Bence kişinin yaşam üzerine detaylı düşünebilecek kadar akıllı olmasıdır. İnsan hariç hiçbir canlı varlık yaşamın anlamını veya mutluluğun kaynağını aramaya çalışmaz, maddenin özü hakkında düşünmez ya da tanrının olup olmadığı üzerine kafa yormaz. İnsanın doğadaki en büyük dezavantaj şahsi fikrimce budur.
Elbette "akıl" kavramı kendi başına bakıldığında doğal seçilimde insanı öne çıkaran bir yöndür, fakat insan vahşi yaşam mücadelesinden sıyrılıp da "gündelik hayat" dediğimiz terim anlamını değiştirmeye başladıkça aklın felsefik düşünme yetisi de açığa çıkar. İnsan hayatına bir anlam ve amaç aramaya başlar, bu süreç onu bazı değerlerden uzaklaştırır ve hatta yerine göre ruh halini etkileyebilir.
Mesela hiç bir ineğin hayatına anlam aradığını gördünüz mü? Göremeyiz; inek sadece yemek yer, uyur, doğurur, süt verir ve ölür. Bu sürecin hiçbir yerinde göremeyiz herhangi bir felsefik düşünce yoğunluğunu.

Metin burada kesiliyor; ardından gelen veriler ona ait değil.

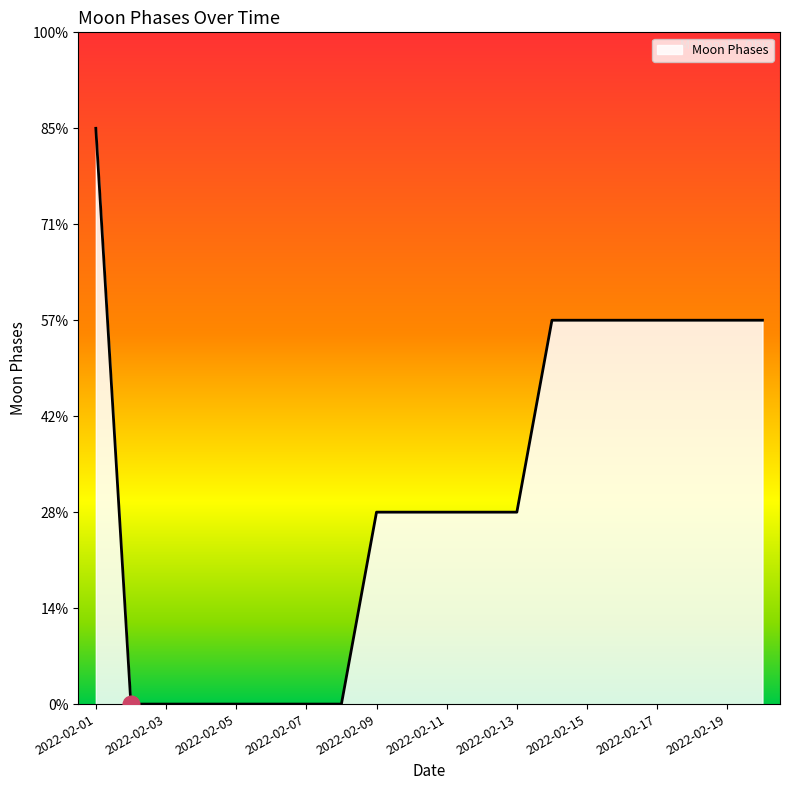

Which label corresponds to the smallest value in the chart?

2022-02-02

Üstelik insanın bu yönü onu sıkıntıya, yerine göre depresyona, hatta intihara dahi sevk edebilir. İnsan doğal yaşamdan ve hayatta kalma mücadelesinden uzaklaştıkça kafası yönelecek başka bir konu arar ve yine kendisine gelir. Böylece bir aslan veya bir çakal tarafından avlanmasa bile kendi varlığına ve aklına mağlup olur.[1]
Kaynaklar
- F. Nietzsche. Böyle Buyurdu Zerdüşt.